- **Task statement**
Go to the line that includes "apple: present [768,903,815,960]" and retype it, then every line after it to the end of the data, adding nothing.

- **Provided data**
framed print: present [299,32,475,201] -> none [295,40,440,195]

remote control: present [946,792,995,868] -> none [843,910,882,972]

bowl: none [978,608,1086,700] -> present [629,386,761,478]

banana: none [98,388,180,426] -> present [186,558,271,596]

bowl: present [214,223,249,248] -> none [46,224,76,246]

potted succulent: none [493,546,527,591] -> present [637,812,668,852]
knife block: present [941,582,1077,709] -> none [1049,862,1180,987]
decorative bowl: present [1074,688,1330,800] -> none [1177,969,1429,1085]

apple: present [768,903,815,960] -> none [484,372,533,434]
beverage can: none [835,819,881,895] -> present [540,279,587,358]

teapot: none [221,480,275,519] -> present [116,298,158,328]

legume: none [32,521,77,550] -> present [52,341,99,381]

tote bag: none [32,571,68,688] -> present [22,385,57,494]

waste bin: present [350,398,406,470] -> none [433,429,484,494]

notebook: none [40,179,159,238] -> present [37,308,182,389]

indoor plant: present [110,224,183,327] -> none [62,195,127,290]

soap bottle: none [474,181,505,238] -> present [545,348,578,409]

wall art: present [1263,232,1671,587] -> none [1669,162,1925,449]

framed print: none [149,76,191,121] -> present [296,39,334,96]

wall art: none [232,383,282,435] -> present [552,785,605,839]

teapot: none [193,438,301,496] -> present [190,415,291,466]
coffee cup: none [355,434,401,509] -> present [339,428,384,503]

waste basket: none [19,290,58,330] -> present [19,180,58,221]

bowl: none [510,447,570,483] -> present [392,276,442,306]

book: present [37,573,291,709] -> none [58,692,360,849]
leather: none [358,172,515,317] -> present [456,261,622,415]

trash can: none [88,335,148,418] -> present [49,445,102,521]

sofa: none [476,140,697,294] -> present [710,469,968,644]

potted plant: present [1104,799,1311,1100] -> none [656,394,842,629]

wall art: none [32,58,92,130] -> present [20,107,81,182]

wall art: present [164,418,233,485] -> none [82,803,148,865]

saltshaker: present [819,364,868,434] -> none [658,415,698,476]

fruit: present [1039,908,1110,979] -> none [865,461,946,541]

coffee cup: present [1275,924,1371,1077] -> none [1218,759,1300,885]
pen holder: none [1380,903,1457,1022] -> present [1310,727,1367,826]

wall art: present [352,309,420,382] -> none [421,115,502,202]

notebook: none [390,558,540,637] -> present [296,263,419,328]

- **Response below**
apple: present [768,903,815,960] -> none [484,372,533,434]
beverage can: none [835,819,881,895] -> present [540,279,587,358]

teapot: none [221,480,275,519] -> present [116,298,158,328]

legume: none [32,521,77,550] -> present [52,341,99,381]

tote bag: none [32,571,68,688] -> present [22,385,57,494]

waste bin: present [350,398,406,470] -> none [433,429,484,494]

notebook: none [40,179,159,238] -> present [37,308,182,389]

indoor plant: present [110,224,183,327] -> none [62,195,127,290]

soap bottle: none [474,181,505,238] -> present [545,348,578,409]

wall art: present [1263,232,1671,587] -> none [1669,162,1925,449]

framed print: none [149,76,191,121] -> present [296,39,334,96]

wall art: none [232,383,282,435] -> present [552,785,605,839]

teapot: none [193,438,301,496] -> present [190,415,291,466]
coffee cup: none [355,434,401,509] -> present [339,428,384,503]

waste basket: none [19,290,58,330] -> present [19,180,58,221]

bowl: none [510,447,570,483] -> present [392,276,442,306]

book: present [37,573,291,709] -> none [58,692,360,849]
leather: none [358,172,515,317] -> present [456,261,622,415]

trash can: none [88,335,148,418] -> present [49,445,102,521]

sofa: none [476,140,697,294] -> present [710,469,968,644]

potted plant: present [1104,799,1311,1100] -> none [656,394,842,629]

wall art: none [32,58,92,130] -> present [20,107,81,182]

wall art: present [164,418,233,485] -> none [82,803,148,865]

saltshaker: present [819,364,868,434] -> none [658,415,698,476]

fruit: present [1039,908,1110,979] -> none [865,461,946,541]

coffee cup: present [1275,924,1371,1077] -> none [1218,759,1300,885]
pen holder: none [1380,903,1457,1022] -> present [1310,727,1367,826]

wall art: present [352,309,420,382] -> none [421,115,502,202]

notebook: none [390,558,540,637] -> present [296,263,419,328]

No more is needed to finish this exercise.